The pear didn't digest well; it even gave him a touch of heartburn. The hips didn't like the hard bus seats. Some of the muscles seized up, and Aziraphale found himself limping off the bus. Small miracles and gentle stretches got him walking straight by the time he reached their usual bench. But his gait still didn't look or feel quite 'normal.' The feet shuffled close to the ground, with most of the body's weight on the inner soles. The knees, hips and shoulders constantly swayed to counterbalance each other, creating a kind of jaunty swagger despite the low profile of the feet.

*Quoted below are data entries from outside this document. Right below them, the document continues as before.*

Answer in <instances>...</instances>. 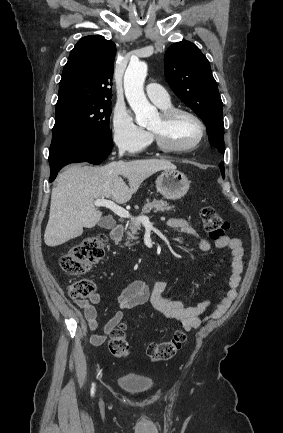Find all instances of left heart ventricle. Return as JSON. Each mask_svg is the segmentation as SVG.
I'll list each match as a JSON object with an SVG mask.
<instances>
[{
  "label": "left heart ventricle",
  "instance_id": "1",
  "mask_svg": "<svg viewBox=\"0 0 283 433\" xmlns=\"http://www.w3.org/2000/svg\"><path fill=\"white\" fill-rule=\"evenodd\" d=\"M151 130L160 129V116L149 127ZM199 135V126L196 121L186 114H181L173 121L169 139L176 147H185L191 144Z\"/></svg>",
  "mask_w": 283,
  "mask_h": 433
}]
</instances>
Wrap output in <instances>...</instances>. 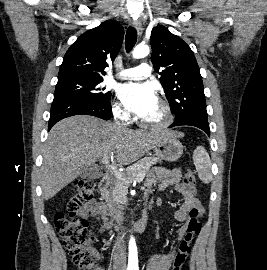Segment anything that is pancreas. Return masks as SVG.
<instances>
[{
	"label": "pancreas",
	"instance_id": "cf45deb5",
	"mask_svg": "<svg viewBox=\"0 0 267 270\" xmlns=\"http://www.w3.org/2000/svg\"><path fill=\"white\" fill-rule=\"evenodd\" d=\"M159 161L160 160L156 157H145L142 160L128 167L126 169V173H123V176L126 178H138L139 181H141L149 172L151 166ZM127 192L128 183L117 178L114 181V186L110 188V192L105 195V198L109 203H112L114 201L123 202L126 200Z\"/></svg>",
	"mask_w": 267,
	"mask_h": 270
}]
</instances>
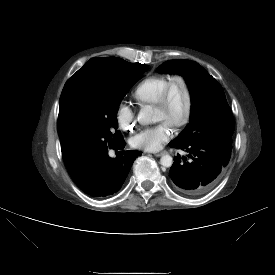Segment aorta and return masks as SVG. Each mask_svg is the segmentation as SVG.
Instances as JSON below:
<instances>
[{"label": "aorta", "instance_id": "obj_1", "mask_svg": "<svg viewBox=\"0 0 275 275\" xmlns=\"http://www.w3.org/2000/svg\"><path fill=\"white\" fill-rule=\"evenodd\" d=\"M137 120L141 125H148L151 122L157 121L154 117V110L149 105H145L141 108ZM160 164L164 167H171L173 164V158L169 154H165L160 158Z\"/></svg>", "mask_w": 275, "mask_h": 275}]
</instances>
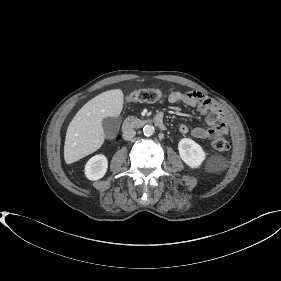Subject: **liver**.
Segmentation results:
<instances>
[{
  "label": "liver",
  "mask_w": 281,
  "mask_h": 281,
  "mask_svg": "<svg viewBox=\"0 0 281 281\" xmlns=\"http://www.w3.org/2000/svg\"><path fill=\"white\" fill-rule=\"evenodd\" d=\"M123 103L122 90L113 89L92 98L76 113L66 132V164L74 163L102 146L105 140L102 121L106 117H118Z\"/></svg>",
  "instance_id": "liver-1"
}]
</instances>
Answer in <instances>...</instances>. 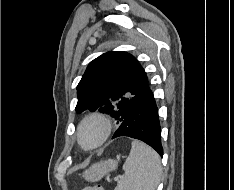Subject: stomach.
I'll return each mask as SVG.
<instances>
[{
    "label": "stomach",
    "mask_w": 234,
    "mask_h": 190,
    "mask_svg": "<svg viewBox=\"0 0 234 190\" xmlns=\"http://www.w3.org/2000/svg\"><path fill=\"white\" fill-rule=\"evenodd\" d=\"M117 161L108 160L92 165L88 170L83 173L85 180L96 182L102 179L107 173L117 168Z\"/></svg>",
    "instance_id": "obj_1"
}]
</instances>
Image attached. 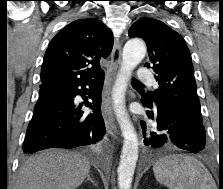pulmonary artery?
<instances>
[{"instance_id":"obj_1","label":"pulmonary artery","mask_w":223,"mask_h":189,"mask_svg":"<svg viewBox=\"0 0 223 189\" xmlns=\"http://www.w3.org/2000/svg\"><path fill=\"white\" fill-rule=\"evenodd\" d=\"M137 78L139 81H143V82H153V75L151 73V71L145 69V68H141L138 73H137Z\"/></svg>"}]
</instances>
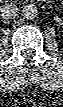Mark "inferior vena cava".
Instances as JSON below:
<instances>
[{
    "mask_svg": "<svg viewBox=\"0 0 63 107\" xmlns=\"http://www.w3.org/2000/svg\"><path fill=\"white\" fill-rule=\"evenodd\" d=\"M0 11L3 19H12L17 15L18 8L16 5L8 4L2 6Z\"/></svg>",
    "mask_w": 63,
    "mask_h": 107,
    "instance_id": "1",
    "label": "inferior vena cava"
}]
</instances>
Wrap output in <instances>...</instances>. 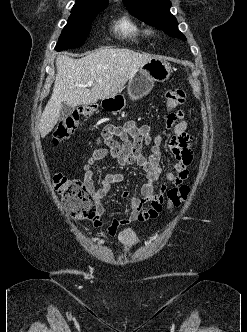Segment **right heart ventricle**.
Masks as SVG:
<instances>
[{
  "label": "right heart ventricle",
  "mask_w": 247,
  "mask_h": 332,
  "mask_svg": "<svg viewBox=\"0 0 247 332\" xmlns=\"http://www.w3.org/2000/svg\"><path fill=\"white\" fill-rule=\"evenodd\" d=\"M114 32L120 38L134 43H139L144 36V30L128 17H123L115 23Z\"/></svg>",
  "instance_id": "obj_1"
}]
</instances>
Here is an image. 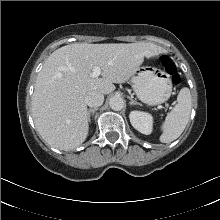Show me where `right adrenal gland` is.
Listing matches in <instances>:
<instances>
[{"instance_id": "1", "label": "right adrenal gland", "mask_w": 220, "mask_h": 220, "mask_svg": "<svg viewBox=\"0 0 220 220\" xmlns=\"http://www.w3.org/2000/svg\"><path fill=\"white\" fill-rule=\"evenodd\" d=\"M98 108H92V109H89L88 112H87V118L88 120L90 121V116H91V113L92 115L94 114L95 111H97Z\"/></svg>"}]
</instances>
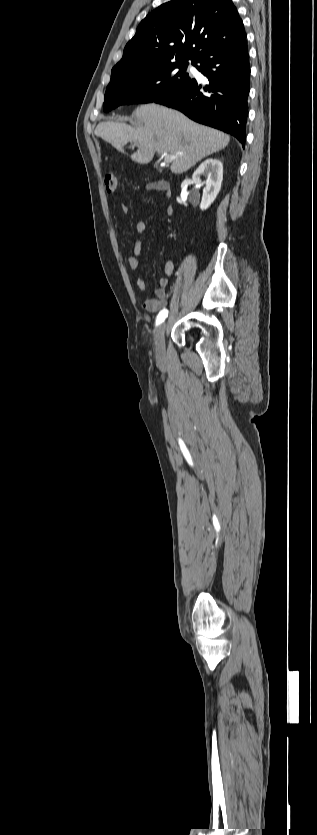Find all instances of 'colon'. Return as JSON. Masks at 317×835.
I'll list each match as a JSON object with an SVG mask.
<instances>
[{"label":"colon","instance_id":"5ec220e1","mask_svg":"<svg viewBox=\"0 0 317 835\" xmlns=\"http://www.w3.org/2000/svg\"><path fill=\"white\" fill-rule=\"evenodd\" d=\"M105 186L107 192L113 193L120 187V180L115 174H107L105 176Z\"/></svg>","mask_w":317,"mask_h":835}]
</instances>
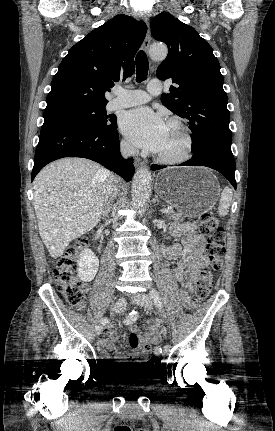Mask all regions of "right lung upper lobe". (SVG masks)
<instances>
[{
  "instance_id": "1",
  "label": "right lung upper lobe",
  "mask_w": 275,
  "mask_h": 431,
  "mask_svg": "<svg viewBox=\"0 0 275 431\" xmlns=\"http://www.w3.org/2000/svg\"><path fill=\"white\" fill-rule=\"evenodd\" d=\"M146 30L143 21L117 15L86 35L60 63L44 113L106 105L105 92L134 73V55Z\"/></svg>"
}]
</instances>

He'd seen this walk many times over the centuries. Secretly, he was quite fond of it- as an outside observer. But now that he knew how it felt…
"I was thinking," Crowley drawled loudly. "Why do we always go back to yours? Let's go back to mine this time. I can introduce you to the plants!"
People were glancing over from other tables. There was a whisper of 'weed.' Aziraphale frowned.
"Are you… sure that you're up to it?"
Crowley arched his left eyebrow. "Up to it? What exactly are you implying, angel?"
"I only meant the walk! I left the Bentley at your flat!" Aziraphale protested louder than he meant to, drawing more stares.
"And why wouldn't I be up to a walk?" Crowley asked icily.
"Oh, come off it! I was inside you this morning! I know-"
The maître d' cleared her throat, startling the two principalities. (They hadn't realized she was standing by their table.) "Gentlemen. I'm afraid I must ask you to take this conversation elsewhere."
"Oh. Right." Aziraphale looked vaguely into the middle distance. An outside observer might think he was in shock from the embarrassment of it all. In truth, he was working a miracle on the Ritz's bookings for that evening.
Crowley attempted to sober up so that he could summon the Bentley. But that particular miracle required tensing the shoulders and jaw; he hardly got three drops back into the glass before he winced and had to stop. He snarled, pushed back his chair, and began to march out.
"I mutht athk you to take thith conversation eltheWHERE," he mocked beneath his breath.
Then he tripped over the dining room threshold and crashed to the floor.